(Data records)
+++

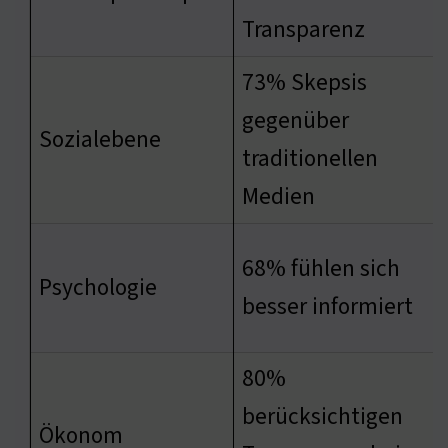
Transparenz
73% Skepsis
gegenüber
Sozialebene
traditionellen
Medien
68% fühlen sich
Psychologie
besser informiert
80%
berücksichtigen
Ökonom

+++

Activity: Write every entry out again exactly, dropping the pictures.

Expected output:
Transparenz
73% Skepsis
gegenüber
Sozialebene
traditionellen
Medien
68% fühlen sich
Psychologie
besser informiert
80%
berücksichtigen
Ökonom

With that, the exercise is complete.